Police have not publicly identified the 15-year-old accused of opening fire Tuesday at Marshall County High School. Officers said he walked into the “commons” area where many students gather before classes begin and immediately began shooting. Witnesses said he fired a single shot, paused, and then emptied the handgun of ammunition before he tried to escape and was arrested. On Wednesday, authorities said he faces preliminary charges of murder and assault while police investigate what might have prompted the attack.
Throughout a community where practically everyone knows each other — Benton, the nearest town, has about 4,300 people — people were initially shocked, saying “We can’t believe this is happening to us,” Patrick Adamson, a church youth director, said Wednesday.
Dominico Caporali, whose 16-year-old daughter watched her classmate repeatedly pull the trigger, expressed a similar conviction.
“This community doesn’t have violence that most communities do. All these kids know each other, they hang out with each other,” he told The Associated Press.
His daughter Alexandria seconded that, saying “most people are nice to each other here … It’s not a bad place. Not a lot of bullying goes on.”
But no community is immune to society’s ills — not even Marshall County, where over a four-year stretch ending with the 2016-17 school year, the high school had 317 reports of bullying and other harassment, one first-degree assault, and nine other assaults or acts of violence, according to the Kentucky Department of Education.
The school also had 7 arrests involving 22 charges, 285 incidents involving drugs and 30 reports involving alcohol.
Kentucky’s database shows that among all 1,253 public schools grades K-12 in the state, there were 72,599 acts of harassment during the same period — an average of 58 per school.

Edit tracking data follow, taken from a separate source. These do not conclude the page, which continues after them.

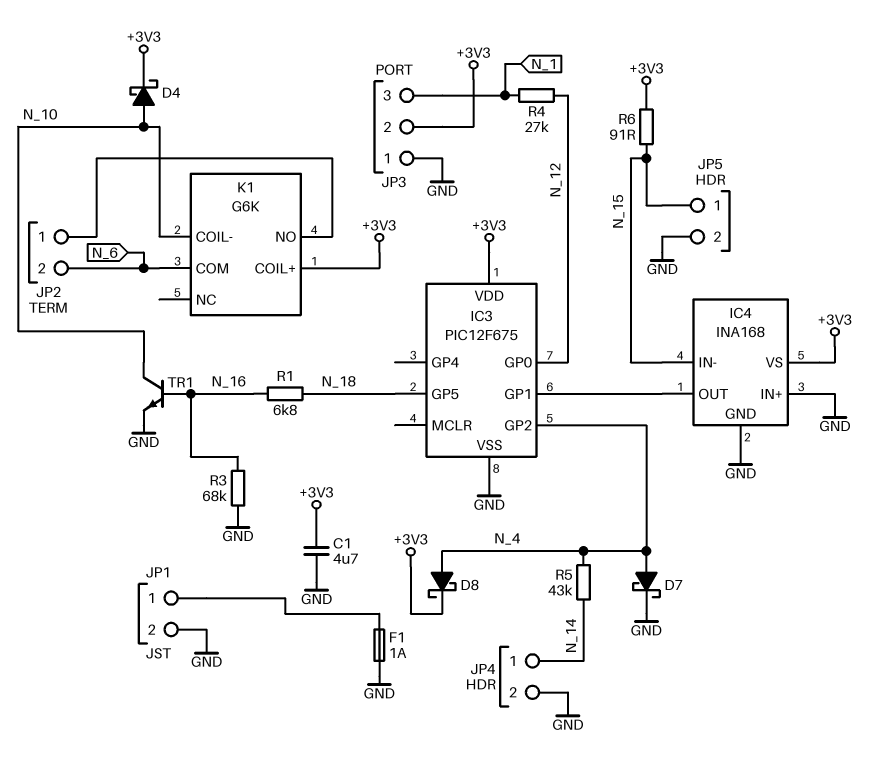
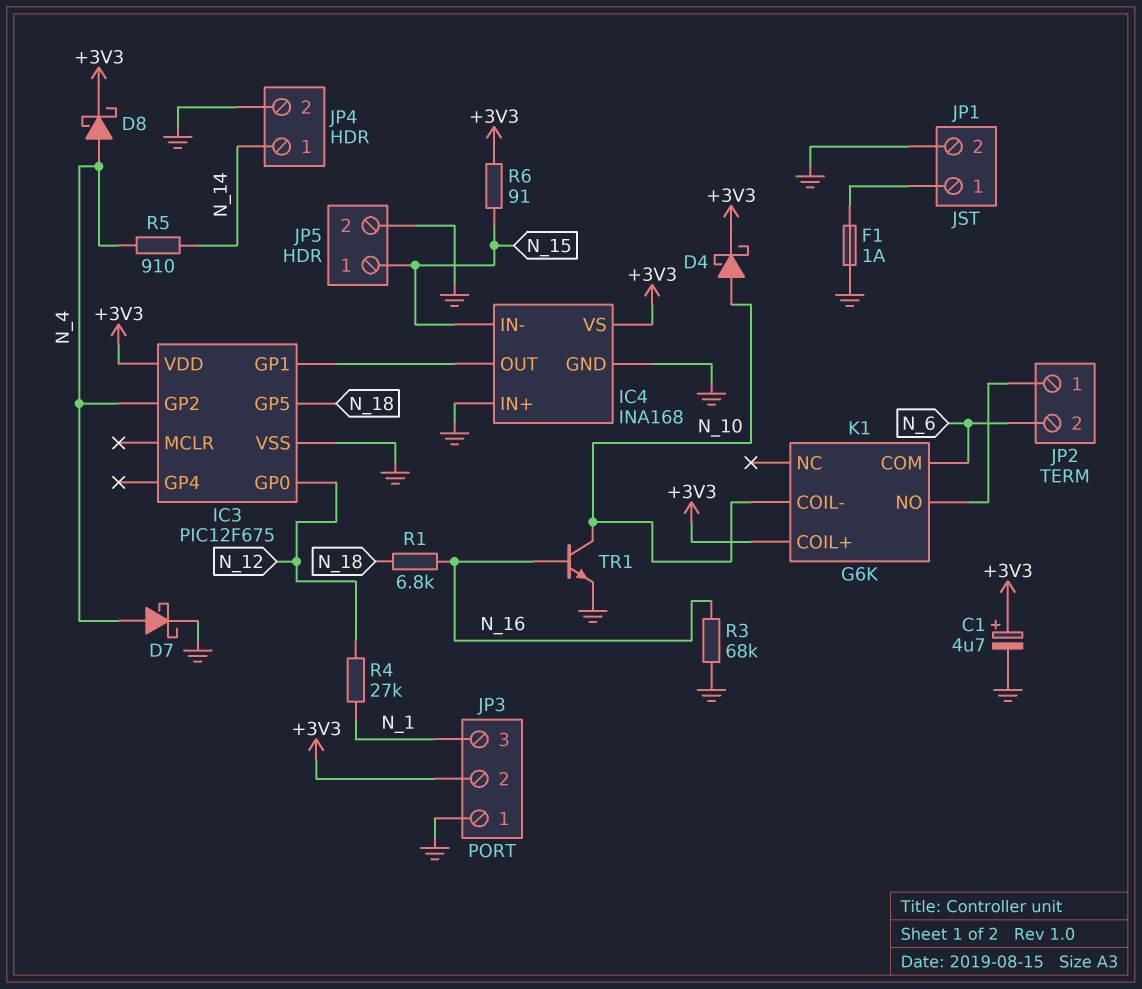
C1: 4.7uF (+3V3, GND) -> 4.7uF (plus +3V3, minus GND)
R5: 43k (N_4, N_14) -> 910 (N_4, N_14)

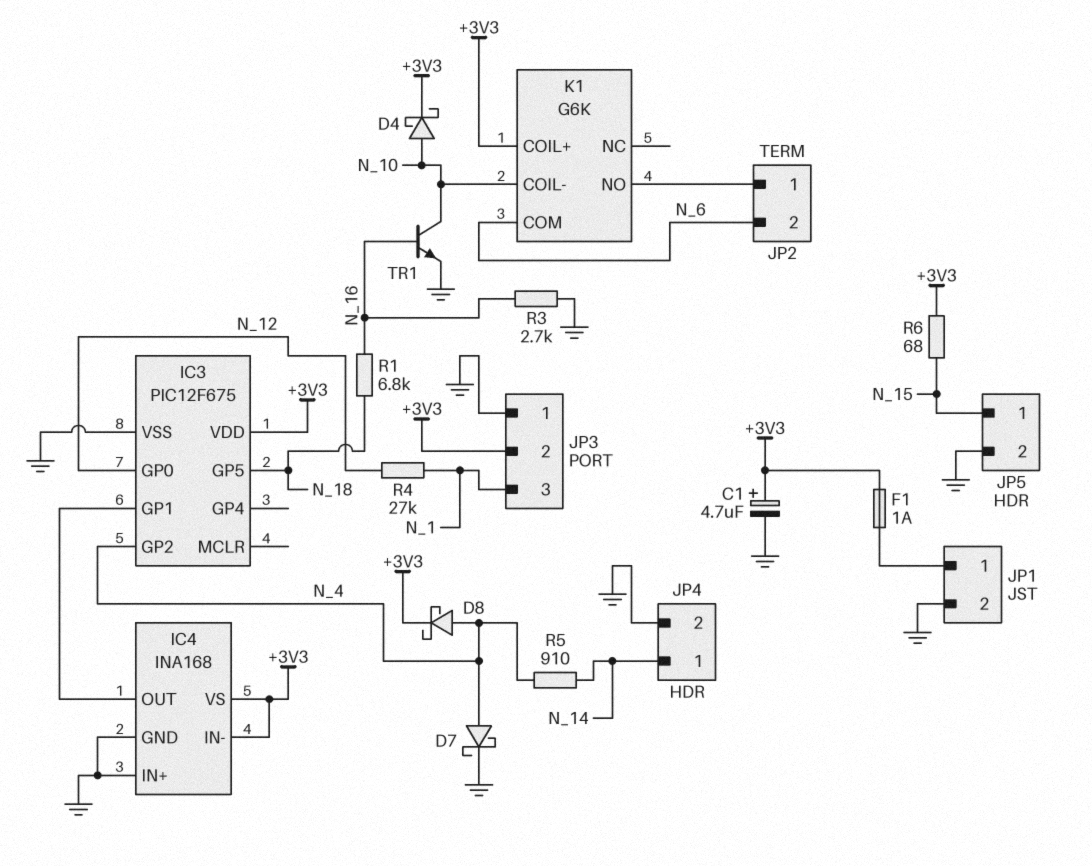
F1: 1A (GND, JP1/1) -> 1A (+3V3, JP1/1)
IC4 pin IN-: N_15 -> +3V3
R3: 68k (GND, N_16) -> 2.7k (GND, N_16)
R6: 91 (+3V3, N_15) -> 68 (+3V3, N_15)

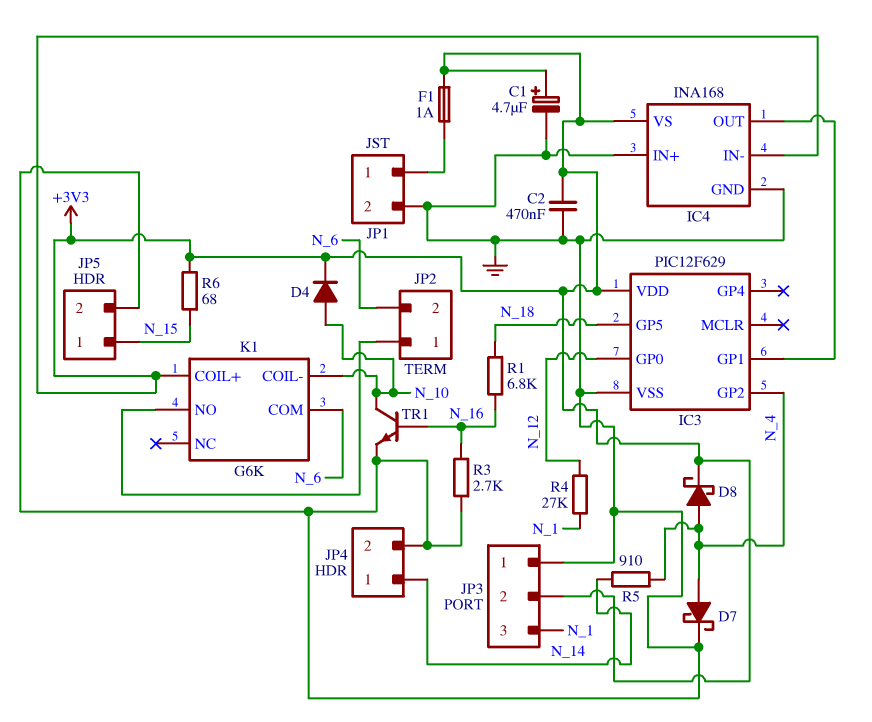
C2: none -> 470nF (+3V3, GND)
D4: schottky (A N_10, K +3V3) -> diode (A N_10, K +3V3)
IC3: PIC12F675 -> PIC12F629

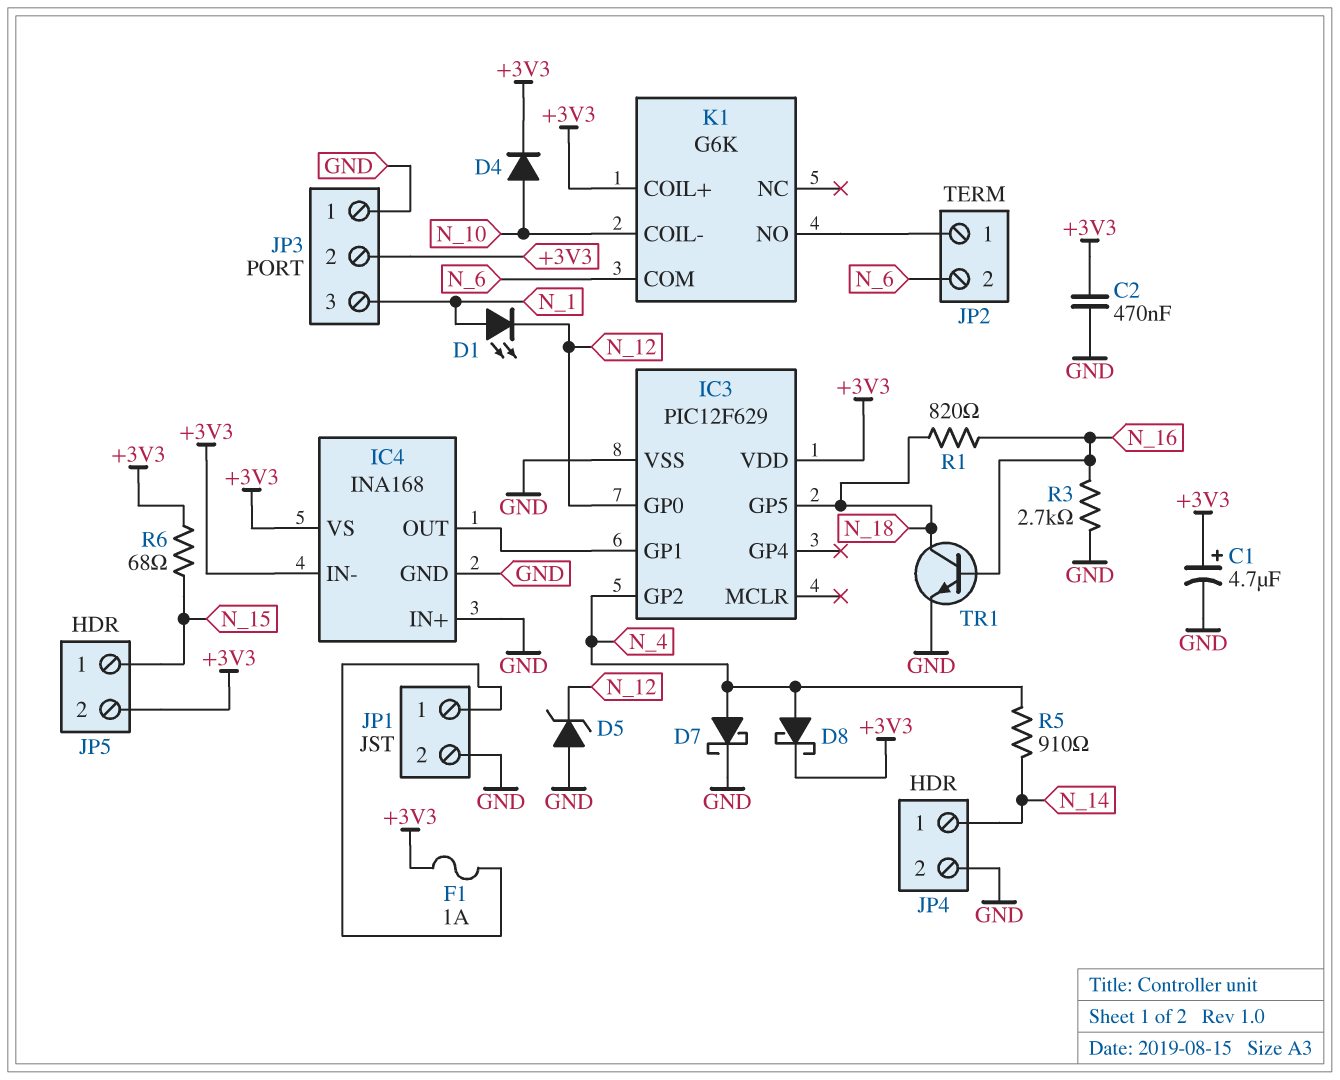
D1: none -> LED (A N_1, K N_12)
D5: none -> zener (A GND, K N_12)
JP5 pin 2: GND -> +3V3
R1: 6.8k (N_16, N_18) -> 820 (N_16, N_18)
R4: 27k (N_1, N_12) -> none
TR1: NPN (B N_16, C N_10, E GND) -> NPN (B N_16, C N_18, E GND)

Now, as disbelief gives way to grief, Adamson said people are already asking “What are we going to do about it? How are we going to come together?”

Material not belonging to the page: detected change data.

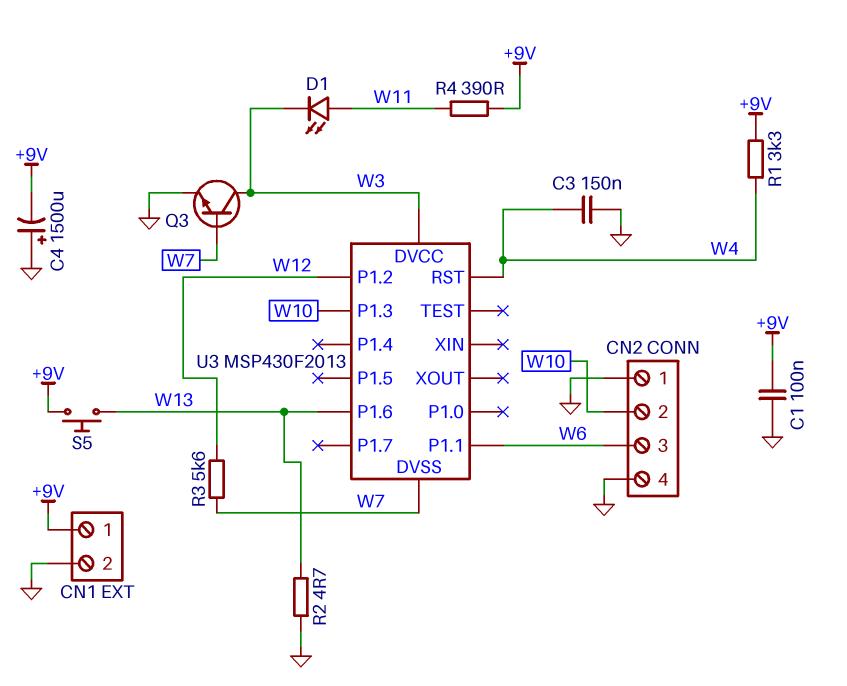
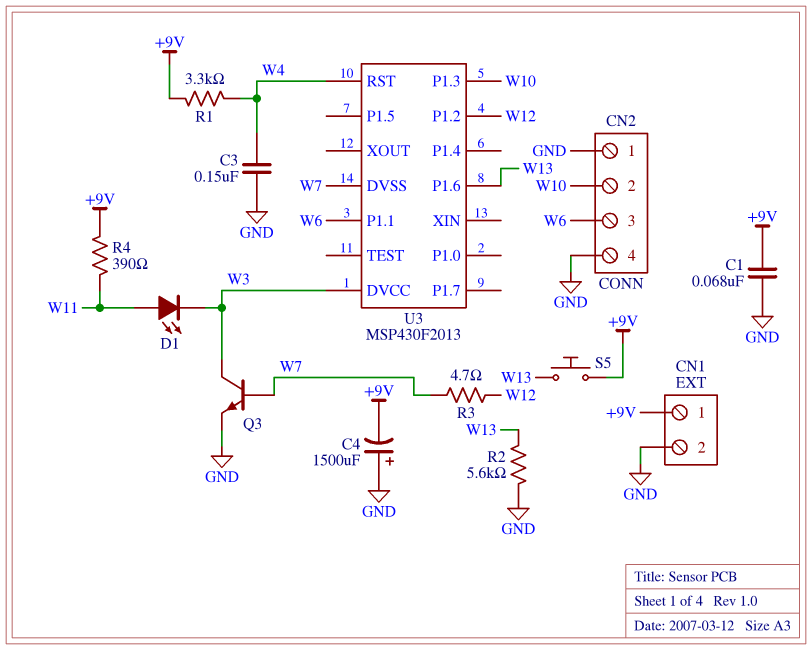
C1: 100nF (+9V, GND) -> 68nF (+9V, GND)
R2: 4.7 (GND, W13) -> 5.6k (GND, W13)
R3: 5.6k (W7, W12) -> 4.7 (W7, W12)

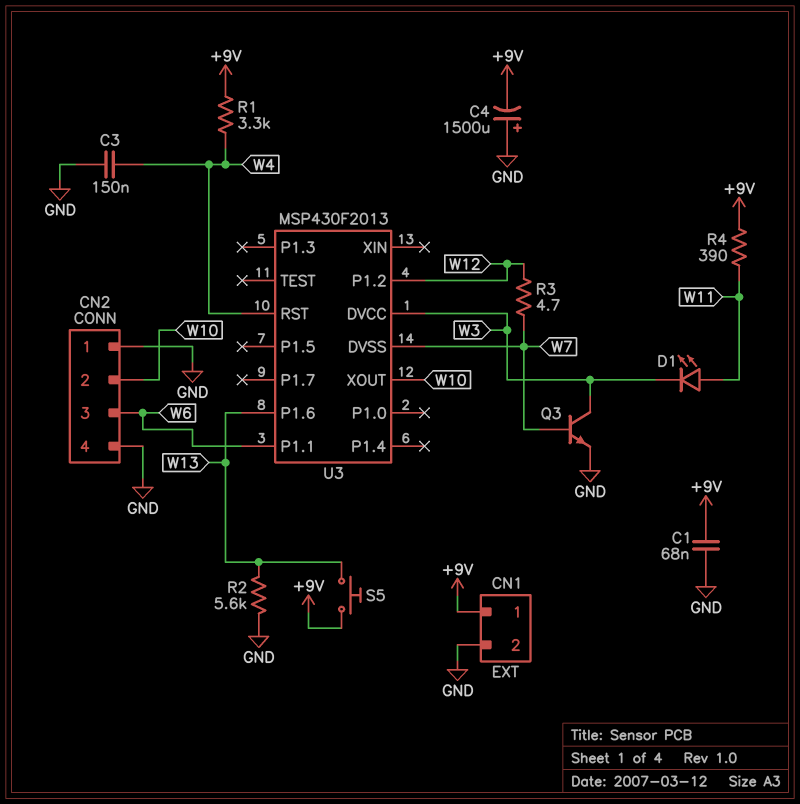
U3 pin P1.3: W10 -> none
U3 pin XOUT: none -> W10

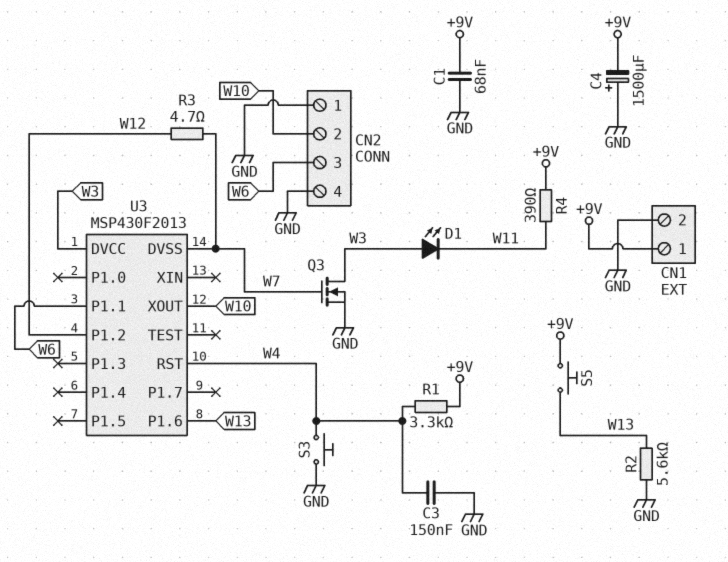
D1: LED (A W11, K W3) -> LED (A W3, K W11)
Q3: NPN (B W7, C W3, E GND) -> NMOS (G W7, D W3, S GND)
S3: none -> button (GND, W4)

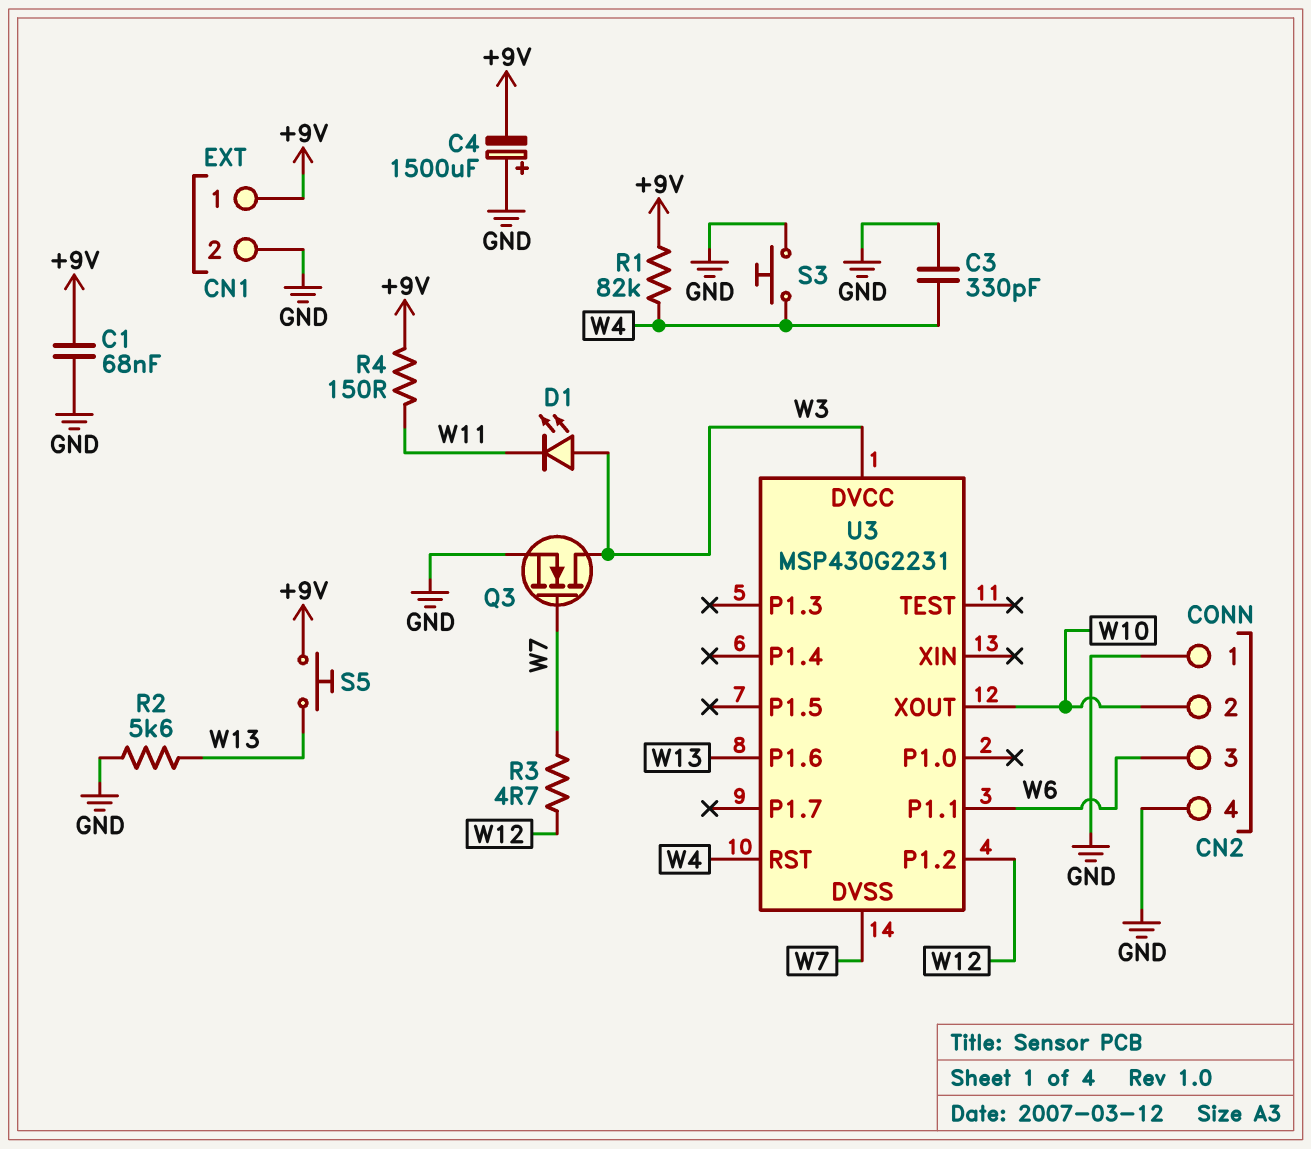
C3: 150nF (GND, W4) -> 330pF (GND, W4)
R1: 3.3k (+9V, W4) -> 82k (+9V, W4)
R4: 390 (+9V, W11) -> 150 (+9V, W11)
U3: MSP430F2013 -> MSP430G2231

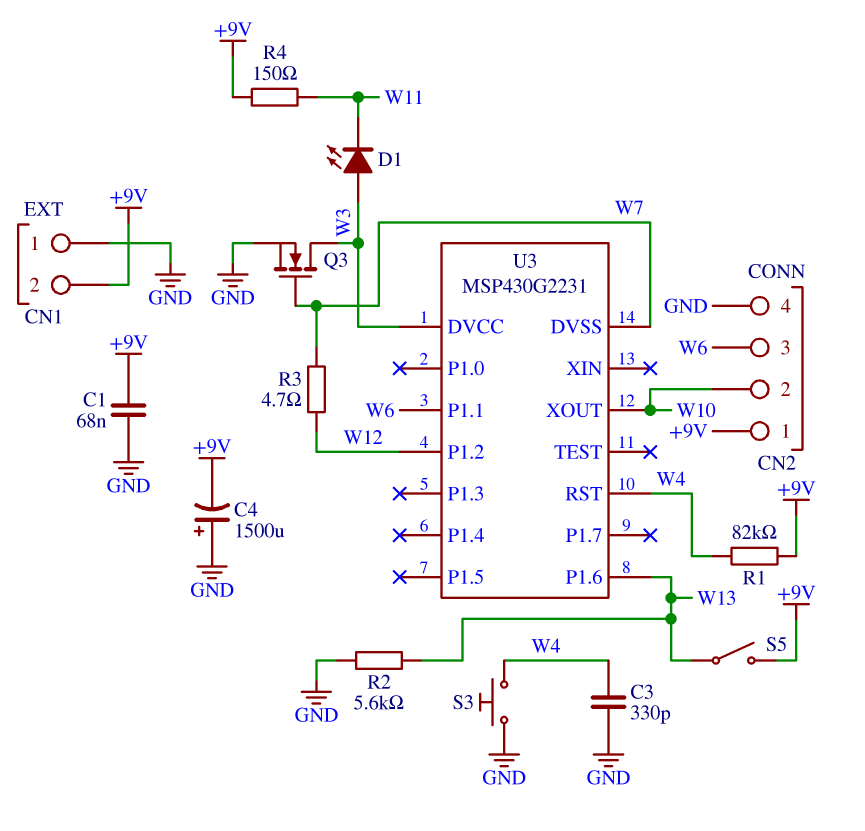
CN1 pin 1: +9V -> GND
CN1 pin 2: GND -> +9V
CN2 pin 1: GND -> +9V
S5: button (+9V, W13) -> switch (+9V, W13)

Many are leaning on their faith to cope, he said. His Baptist church was gathering Wednesday to share prayers and help teens talk about the shootings. In nearby counties, students gathered in prayer circles before classes began Wednesday. President Donald Trump sent his “thoughts and prayers” in a tweet more than 24 hours after the shootings, and shared his condolences with Gov. Matt Bevin on Wednesday in a phone call.
“Yesterday was one of those days where as a governor you lose three years of your life in a day. I can’t even imagine the price it has cost these families,” Bevin said.